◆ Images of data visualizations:
━━━━━━━━━━━━━━━━━━━━━━━━━━━━━━
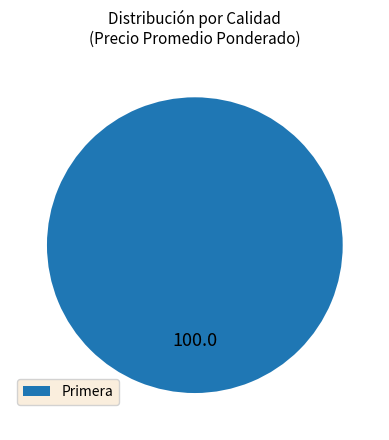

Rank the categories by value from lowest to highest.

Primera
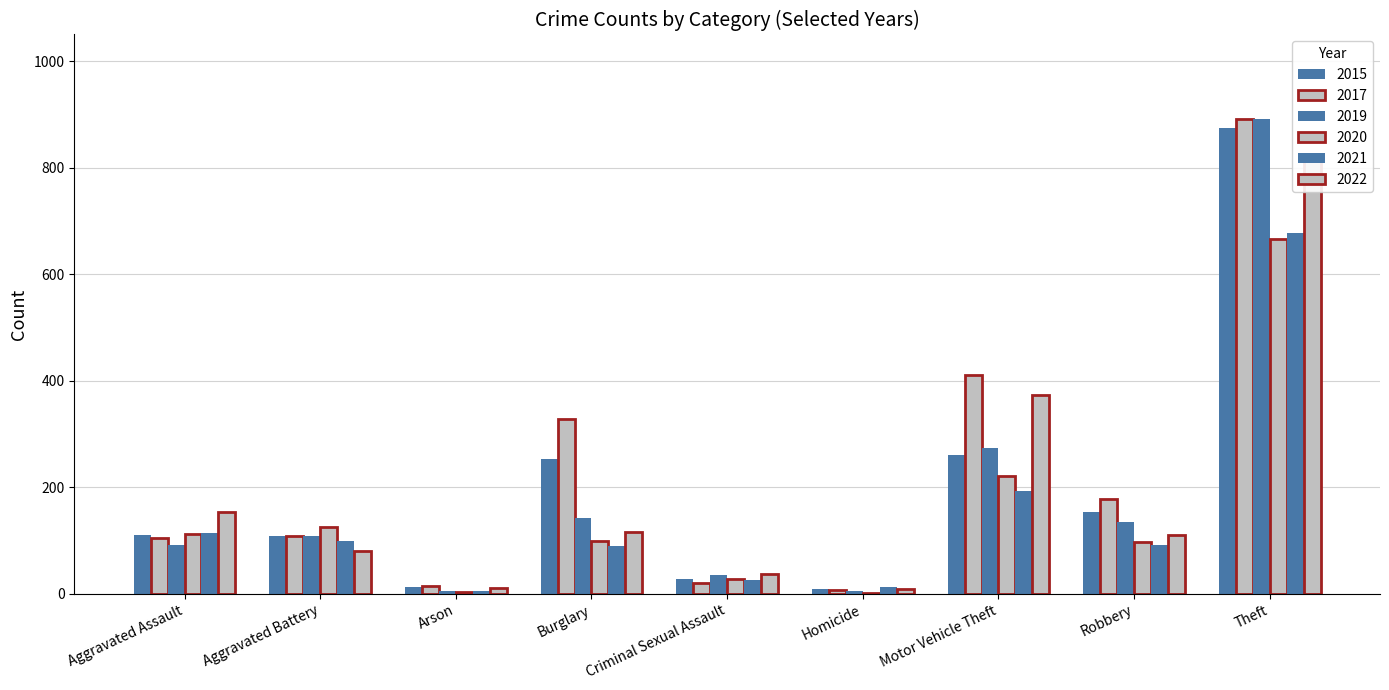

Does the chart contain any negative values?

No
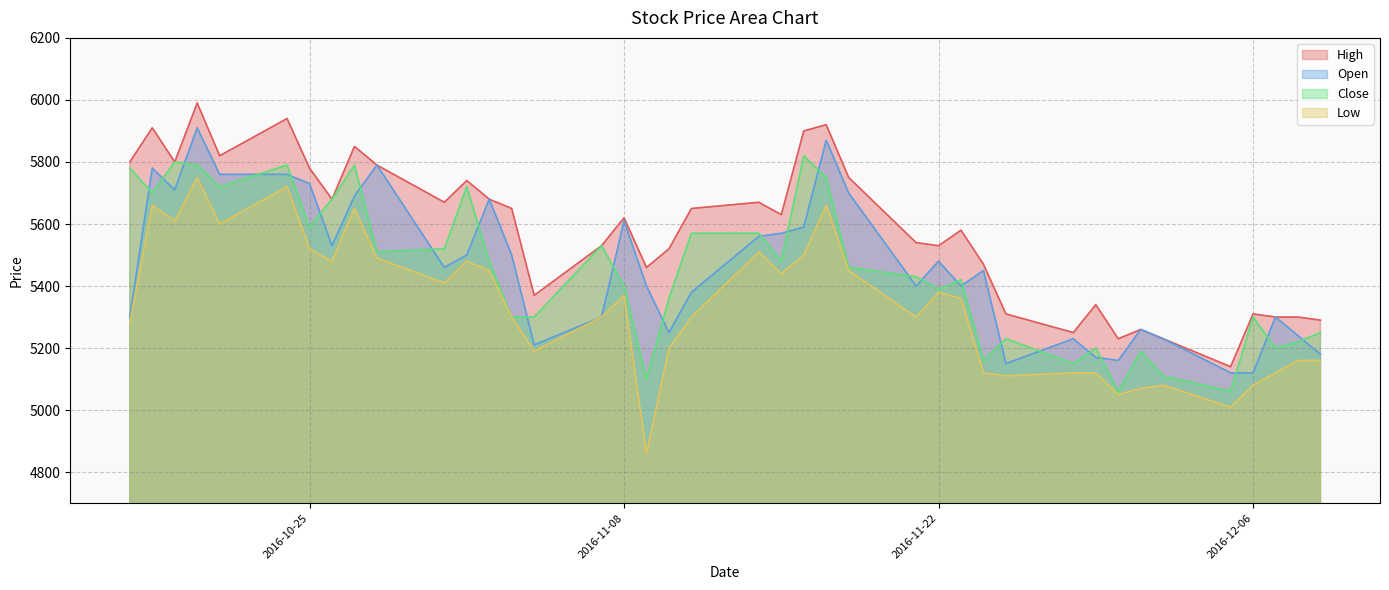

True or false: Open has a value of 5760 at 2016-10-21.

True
━━━━━━━━━━━━━━━━━━━━━━━━━━━━━━
◆ What you are asked to do: Copy the text of all the items above word for word, leaving out the pictures.

◆ Solution for this task:
Rank the categories by value from lowest to highest.

Primera

Does the chart contain any negative values?

No

True or false: Open has a value of 5760 at 2016-10-21.

True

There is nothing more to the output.